PORTLAND, ORE.- From 1972 to 1987, the Portland Center for the Visual Arts (PCVA) was a major force in the Pacific Northwest, introducing progressive forms of contemporary art from around the country to Portland audiences. Temporary site-specific installations by major, mostly New York-based sculptors, announced its early ambitions. Later, an impressive schedule of avant-garde performances signaled a turn towards a more socially inclusive model—one that, unfortunately, proved financially unsustainable. More than thirty years after its demise, this artist-founded organization remains an inspiration for both the art it brought to the area and the impact it had on this city’s cultural scene.
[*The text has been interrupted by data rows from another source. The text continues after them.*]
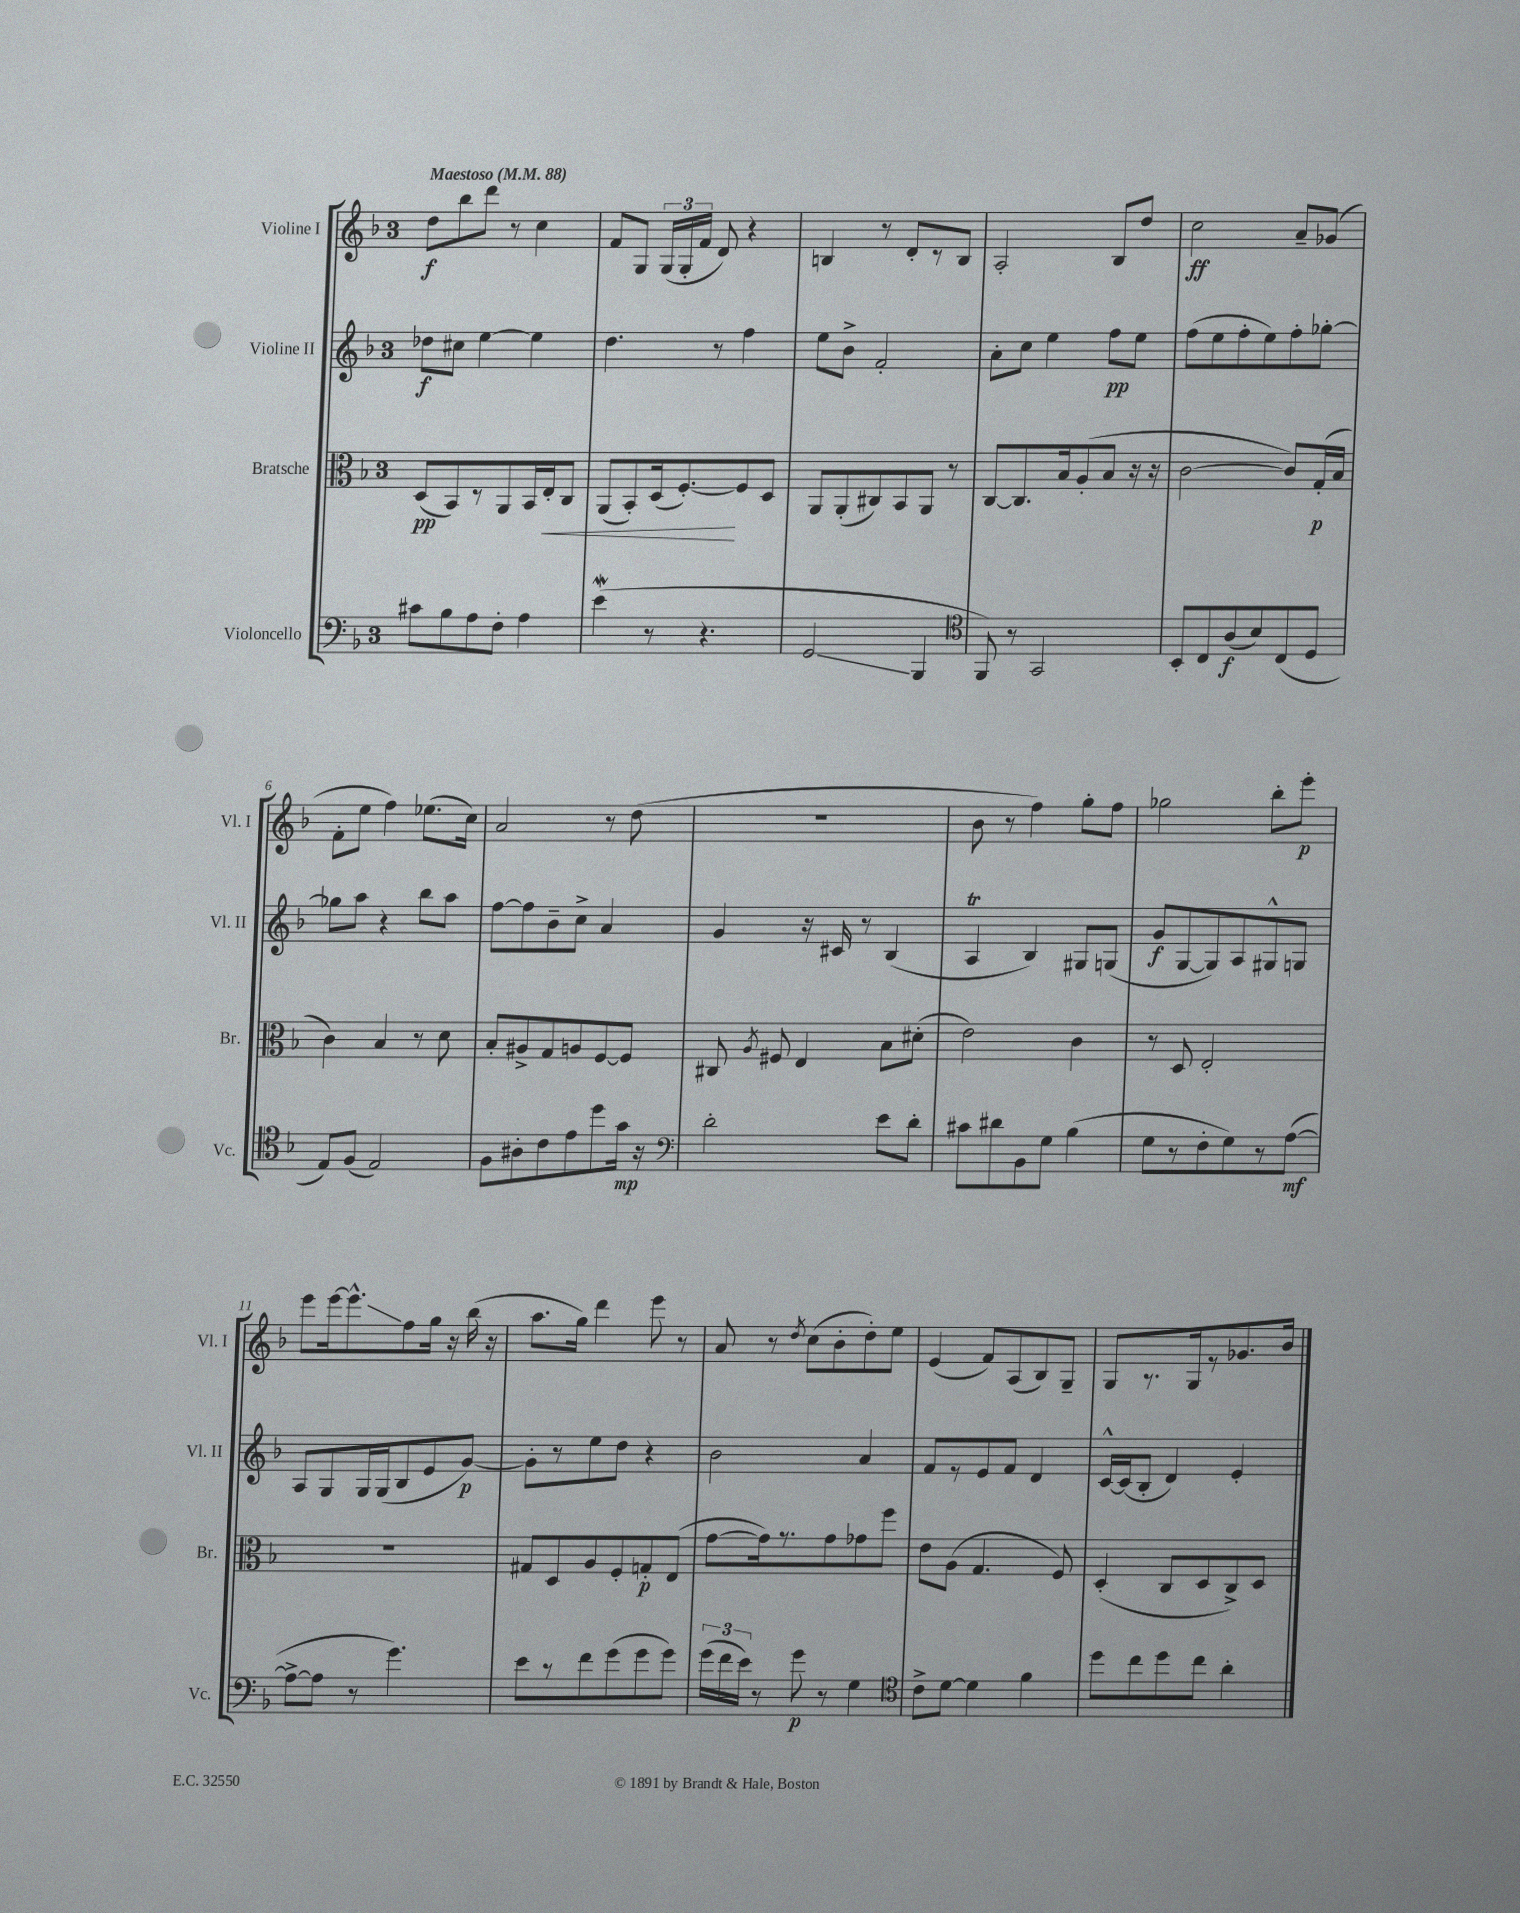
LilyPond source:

<<
\new StaffGroup <<
\new Staff = "s0" \with { instrumentName = "Violine I" shortInstrumentName = "Vl. I" } {
    \clef treble \key f \major \once \override Staff.TimeSignature.style = #'single-digit \time 3/4 \tempo "Maestoso" 4 = 88
    \autoBeamOff d''8[\f bes''8 d'''8] r8 c''4 |
    f'8[ g8] \tuplet 3/2 { g16[( g16-. f'16] } d'8) r4 |
    b4 r8 d'8[-. r8 b8] |
    a2-. bes8[ d''8] |
    c''2\ff a'8[-- ges'8]( |
    f'8[-. e''8] f''4) ees''8.[( c''16]) |
    a'2 r8 d''8( |
    r2. |
    bes'8 r8 f''4) g''8[-. f''8] |
    ges''2 bes''8[-. e'''8]-.\p |
    e'''8[ e'''16~ e'''8.-^\glissando f''8 g''16] r16 bes''16( r16 |
    a''8.[ g''16]) d'''4 e'''8 r8 |
    a'8 r8 \acciaccatura { d''8 } c''8[( bes'8-. d''8-.) e''8] |
    e'4( f'8[) a8( bes8) g8]-- |
    g8[ r8. g16 r8 ges'8. bes'16] \bar "|." |
}
\new Staff = "s1" \with { instrumentName = "Violine II" shortInstrumentName = "Vl. II" } {
    \clef treble \key f \major \once \override Staff.TimeSignature.style = #'single-digit \time 3/4
    \autoBeamOff des''8[\f cis''8] e''4~ e''4 |
    d''4. r8 f''4 |
    e''8[ bes'8]-> f'2-. |
    a'8[-. c''8] e''4 f''8[\pp e''8] |
    f''8[( e''8 f''8-. e''8) f''8-. ges''8]~-. |
    ges''8[ a''8] r4 bes''8[ a''8] |
    f''8[~ f''8 bes'8-- c''8]-> a'4 |
    g'4 r16 cis'16 r8 bes4( |
    a4\trill bes4) gis8[ g8]( |
    g'8[\f g8~ g8) a8 gis8-^ g8] |
    a8[ g8 g16 g16( bes8 e'8 g'8]~\p) |
    g'8[-. r8 e''8 d''8] r4 |
    bes'2 a'4 |
    f'8[ r8 e'8 f'8] d'4 |
    c'16[~-^ c'16( bes8]-. d'4) e'4-. \bar "|." |
}
\new Staff = "s2" \with { instrumentName = "Bratsche" shortInstrumentName = "Br." } {
    \clef alto \key f \major \once \override Staff.TimeSignature.style = #'single-digit \time 3/4
    \autoBeamOff d8[\pp( bes,8) r8 a,8 bes,16 e16-.\< c8] |
    a,8[( bes,8-.) d16( f8.~-.\!) f8 d8] |
    a,8[ a,8-.( cis8) bes,8 a,8] r8 |
    c8[~ c8. bes16 a8-.( bes8] r16 r16 |
    c'2~ c'8[) g16-.\p( bes16] |
    c'4) bes4 r8 d'8 |
    bes8[-. ais8-> g8 a8 f8~ f8] |
    cis8 \acciaccatura { a8 } fis8 e4 bes8[ dis'8]-.( |
    e'2) c'4 |
    r8 d8 e2-. |
    R2. |
    gis8[ d8 a8 f8-. g8-.\p e8]( |
    g'8[~ g'16) r8. g'8 ges'8 f''8] |
    e'8[ a8]( g4. f8) |
    d4-.( c8[ d8 c8->) d8] \bar "|." |
}
\new Staff = "s3" \with { instrumentName = "Violoncello" shortInstrumentName = "Vc." } {
    \clef bass \key f \major \once \override Staff.TimeSignature.style = #'single-digit \time 3/4
    \autoBeamOff cis'8[ bes8 a8 f8]-. a4 |
    e'4\mordent( r8 r4. |
    g,2\glissando bes,,4 |
    \clef tenor f,8) r8 g,2 |
    bes,8[-. c8 a8\f( bes8) c8( d8] |
    e8[) f8]( e2) |
    f8[ ais8-. c'8 e'8 d''8 g'16]\mp r16 |
    \clef bass d'2-. e'8[ d'8]-. |
    cis'8[ dis'8 bes,8 g8] bes4( |
    g8[ r8 f8-. g8) r8 a8]~\mf( |
    a8[~-> a8] r8 g'4.) |
    e'8[ r8 f'8 g'8( g'8 g'8]) |
    \tuplet 3/2 { g'16[( f'16 e'16]) } r8 g'8\p r8 g4 |
    \clef tenor c'8[-> d'8]~ d'4 f'4 |
    d''8[ c''8 d''8 c''8] a'4-. \bar "|." |
}
>>
>>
But PCVA’s mythology as a leading-edge organization in one of the country’s most liberal cities is paradoxical. The exhibitions that brought it national attention reflected the social biases of an American art world that has long been less “progressive” than it has purported to be. Simultaneously, while Portland was being celebrated as a leader in urban planning—adopting urban growth boundaries and investing in bike trails and public transportation—it was engaged in the disinvestment in, and displacement of, its black and working-class communities. Given this layered context, how do we celebrate the PCVA’s extraordinary achievements while acknowledging that it bore some of the troubling qualities of its age? And in doing so, at what point do we risk falling victim to presentism; judging the past through current-day values and expectations?

This unorthodox exhibition, curated by Triple Candie, delves into these issues. Comprising unfaithful sculptural objects, spatial interventions, animated videos, tapestries, and hand-drawn documentation—all fabricated by the curators themselves— Being Present is designed to transport viewers, if only partially and somewhat unfaithfully, to this bygone moment. Like other Triple Candie exhibitions, it seeks to turn our articles of faith back on themselves. Moreover, it asks us to reflect on how we define cultural progress, and what art can, or should, do today.

Founded in Harlem by two University of Washington alumni (Shelly Bancroft and Peter Nesbett), Triple Candie is a phantom curatorial agency that produces exhibitions about art, but without art. Its exhibitions typically consist of what it calls “surrogates”—reproductions, unfaithful copies, fake documentation, stage-sets, and other elements. Until 2010, Triple Candie presented these in its own space in Harlem. The New York Times described it as “Manhattan’s one truly alternative alternative space.” Since 2010, Triple Candie has been producing exhibitions and occasional performances across the U.S. and Europe. Recent projects include: If Michael Asher at the Grazer Kunstverein, Austria (2018-19); The Institute for Universal Uncertainties, Part II: Capitalism, Galerie Baumann and the Jindřich Chalupecký Society, Prague (2017); Kurt Varnedoe: In the Middle at the Modern, Telfair Art Museums, Savannah, Georgia (2017); Let the Artists Die (If They Want to) at NICC, Brussels (2014), James Lee Byars: I Cancel All My works at Death (2014), and Of the Siren and the Sky: All that Which is at the Edges of Whatever Might Be [An exhibition about the fugitive artist Sky Jones] at Utah Museum of Contemporary Art, Salt Lake City. Surveys of Triple Candie’s curatorial practice have been presented at the Addison Gallery of American Art, Andover, Massachusetts (2017) and Frac Île-de-France/Le Plateau, Paris. Today, Triple Candie is based in Washington, DC.

Being Present is curated by Triple Candie, in collaboration with Sara Krajewski, the Robert and Mercedes Eichholz Curator of Modern and Contemporary Art.